Stummvoll von Gutachten überrascht
Stummvoll wiederum meinte, dass man die "massiven verfassungsrechtlichen Bedenken" natürlich ernst nehmen müsse und möglichst rasch zu klären sei, wie man mit der neuen Situation umgehe. Von dem Gutachten habe er ebenso wie die anderen Fraktionen erst heute erfahren, beteuerte der Budgetsprecher.

Graf will sich auf anderes Gutachten stützen
Ausschuss-Obmann Martin Graf (F) pochte darauf, dass man sich im Wesentlichen weiter auf jenes Gutachten stützen wolle, das vom Gremium selbst in Auftrag gegeben worden sei.
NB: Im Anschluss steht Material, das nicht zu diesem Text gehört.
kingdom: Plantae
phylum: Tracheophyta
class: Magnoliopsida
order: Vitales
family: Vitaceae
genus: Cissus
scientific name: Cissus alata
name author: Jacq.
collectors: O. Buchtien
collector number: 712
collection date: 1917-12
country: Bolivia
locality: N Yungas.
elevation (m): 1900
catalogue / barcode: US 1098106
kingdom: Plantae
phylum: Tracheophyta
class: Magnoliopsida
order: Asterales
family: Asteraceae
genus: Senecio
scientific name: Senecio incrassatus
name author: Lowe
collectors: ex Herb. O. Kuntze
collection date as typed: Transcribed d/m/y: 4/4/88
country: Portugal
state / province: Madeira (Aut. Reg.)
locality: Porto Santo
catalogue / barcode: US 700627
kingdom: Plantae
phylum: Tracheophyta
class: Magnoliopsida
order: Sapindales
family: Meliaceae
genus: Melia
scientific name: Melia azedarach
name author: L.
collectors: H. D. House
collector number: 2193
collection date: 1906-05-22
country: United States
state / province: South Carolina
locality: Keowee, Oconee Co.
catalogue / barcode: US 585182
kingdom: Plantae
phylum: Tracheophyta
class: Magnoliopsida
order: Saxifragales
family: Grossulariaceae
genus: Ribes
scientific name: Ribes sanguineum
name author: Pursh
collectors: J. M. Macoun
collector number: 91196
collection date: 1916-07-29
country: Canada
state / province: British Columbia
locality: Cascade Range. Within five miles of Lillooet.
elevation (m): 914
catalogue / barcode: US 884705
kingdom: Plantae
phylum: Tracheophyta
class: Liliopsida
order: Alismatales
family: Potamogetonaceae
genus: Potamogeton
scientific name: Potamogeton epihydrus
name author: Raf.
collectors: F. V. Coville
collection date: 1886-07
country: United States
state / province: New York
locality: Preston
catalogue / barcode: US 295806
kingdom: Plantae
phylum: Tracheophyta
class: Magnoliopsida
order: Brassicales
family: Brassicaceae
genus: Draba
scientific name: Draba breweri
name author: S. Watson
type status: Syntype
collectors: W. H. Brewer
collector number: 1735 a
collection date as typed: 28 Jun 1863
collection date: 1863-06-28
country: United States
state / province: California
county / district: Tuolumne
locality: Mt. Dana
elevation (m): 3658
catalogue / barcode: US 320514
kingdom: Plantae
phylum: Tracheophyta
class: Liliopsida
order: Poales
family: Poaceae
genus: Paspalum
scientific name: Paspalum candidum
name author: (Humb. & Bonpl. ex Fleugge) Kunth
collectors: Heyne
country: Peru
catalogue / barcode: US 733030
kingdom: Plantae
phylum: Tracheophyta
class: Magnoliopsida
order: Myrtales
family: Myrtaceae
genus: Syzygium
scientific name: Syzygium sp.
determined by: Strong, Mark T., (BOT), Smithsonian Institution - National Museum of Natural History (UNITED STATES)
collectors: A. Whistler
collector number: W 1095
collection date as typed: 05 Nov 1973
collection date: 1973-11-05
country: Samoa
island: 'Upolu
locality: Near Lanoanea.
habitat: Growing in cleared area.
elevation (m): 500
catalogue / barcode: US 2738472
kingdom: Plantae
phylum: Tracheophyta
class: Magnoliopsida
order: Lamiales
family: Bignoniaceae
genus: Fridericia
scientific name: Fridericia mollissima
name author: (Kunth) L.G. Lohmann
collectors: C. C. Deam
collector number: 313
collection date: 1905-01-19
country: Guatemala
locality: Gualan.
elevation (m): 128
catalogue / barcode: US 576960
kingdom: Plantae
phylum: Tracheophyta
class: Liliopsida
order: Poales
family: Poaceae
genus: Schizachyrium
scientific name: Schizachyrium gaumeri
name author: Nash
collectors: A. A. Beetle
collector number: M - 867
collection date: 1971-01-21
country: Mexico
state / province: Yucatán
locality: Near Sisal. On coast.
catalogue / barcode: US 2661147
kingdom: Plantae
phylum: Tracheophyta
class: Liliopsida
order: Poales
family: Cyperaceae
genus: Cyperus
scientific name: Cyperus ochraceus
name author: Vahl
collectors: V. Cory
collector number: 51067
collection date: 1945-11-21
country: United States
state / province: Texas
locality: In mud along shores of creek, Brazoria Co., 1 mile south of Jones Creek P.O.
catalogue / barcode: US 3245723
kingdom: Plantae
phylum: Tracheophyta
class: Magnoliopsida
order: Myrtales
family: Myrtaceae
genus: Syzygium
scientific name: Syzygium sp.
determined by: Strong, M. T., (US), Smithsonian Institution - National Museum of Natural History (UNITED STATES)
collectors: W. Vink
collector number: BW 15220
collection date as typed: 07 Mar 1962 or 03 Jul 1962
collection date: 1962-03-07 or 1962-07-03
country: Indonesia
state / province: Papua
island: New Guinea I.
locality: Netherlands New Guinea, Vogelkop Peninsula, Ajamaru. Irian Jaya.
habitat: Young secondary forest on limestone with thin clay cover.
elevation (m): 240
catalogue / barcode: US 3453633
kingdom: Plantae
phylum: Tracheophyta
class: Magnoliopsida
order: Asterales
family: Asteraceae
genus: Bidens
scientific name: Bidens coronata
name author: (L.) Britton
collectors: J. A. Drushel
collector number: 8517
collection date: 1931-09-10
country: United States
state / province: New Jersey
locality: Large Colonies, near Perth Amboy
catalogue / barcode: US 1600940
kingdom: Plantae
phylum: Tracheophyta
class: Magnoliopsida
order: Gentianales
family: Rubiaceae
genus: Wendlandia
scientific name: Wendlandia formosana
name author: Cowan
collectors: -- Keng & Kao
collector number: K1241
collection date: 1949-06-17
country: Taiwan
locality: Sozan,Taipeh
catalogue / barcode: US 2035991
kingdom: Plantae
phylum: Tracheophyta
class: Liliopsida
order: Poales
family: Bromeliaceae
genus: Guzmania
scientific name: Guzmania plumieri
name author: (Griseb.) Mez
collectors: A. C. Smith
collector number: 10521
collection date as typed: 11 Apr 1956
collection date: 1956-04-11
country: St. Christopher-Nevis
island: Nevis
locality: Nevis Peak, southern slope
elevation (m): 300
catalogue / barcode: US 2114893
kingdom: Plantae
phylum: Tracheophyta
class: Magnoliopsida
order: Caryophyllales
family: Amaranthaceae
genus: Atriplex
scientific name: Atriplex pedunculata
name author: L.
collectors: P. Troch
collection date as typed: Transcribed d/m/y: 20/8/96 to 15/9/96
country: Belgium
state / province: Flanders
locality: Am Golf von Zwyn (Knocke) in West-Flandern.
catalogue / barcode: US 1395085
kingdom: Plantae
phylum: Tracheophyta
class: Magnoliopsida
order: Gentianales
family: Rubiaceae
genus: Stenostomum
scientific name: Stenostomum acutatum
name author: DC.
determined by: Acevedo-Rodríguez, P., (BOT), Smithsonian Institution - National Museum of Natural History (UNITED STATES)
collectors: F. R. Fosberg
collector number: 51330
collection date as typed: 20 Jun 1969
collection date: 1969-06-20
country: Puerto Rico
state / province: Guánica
Dieses liege im Wesentlichen vor, bis Anfang nächster Woche sollten dann auch die Antworten auf noch offene Fragen eingetroffen sein.

Die Vorstände der Finanzmarktaufsicht stellten ein weiteres Mal ihren Kooperationswillen klar, betonten aber auch, dass sie im Interesse der Banken zu agieren hätten. Vom Amtsgeheimnis könnten sie freilich vom Ausschuss selbst enthoben werden, konstatierten die FMA-Spitzen, nämlich mittels Zwei-Drittel-Mehrheit. Dafür müsste jedoch mindestens ein VP-Vertreter einem entsprechenden Ansinnen zustimmen.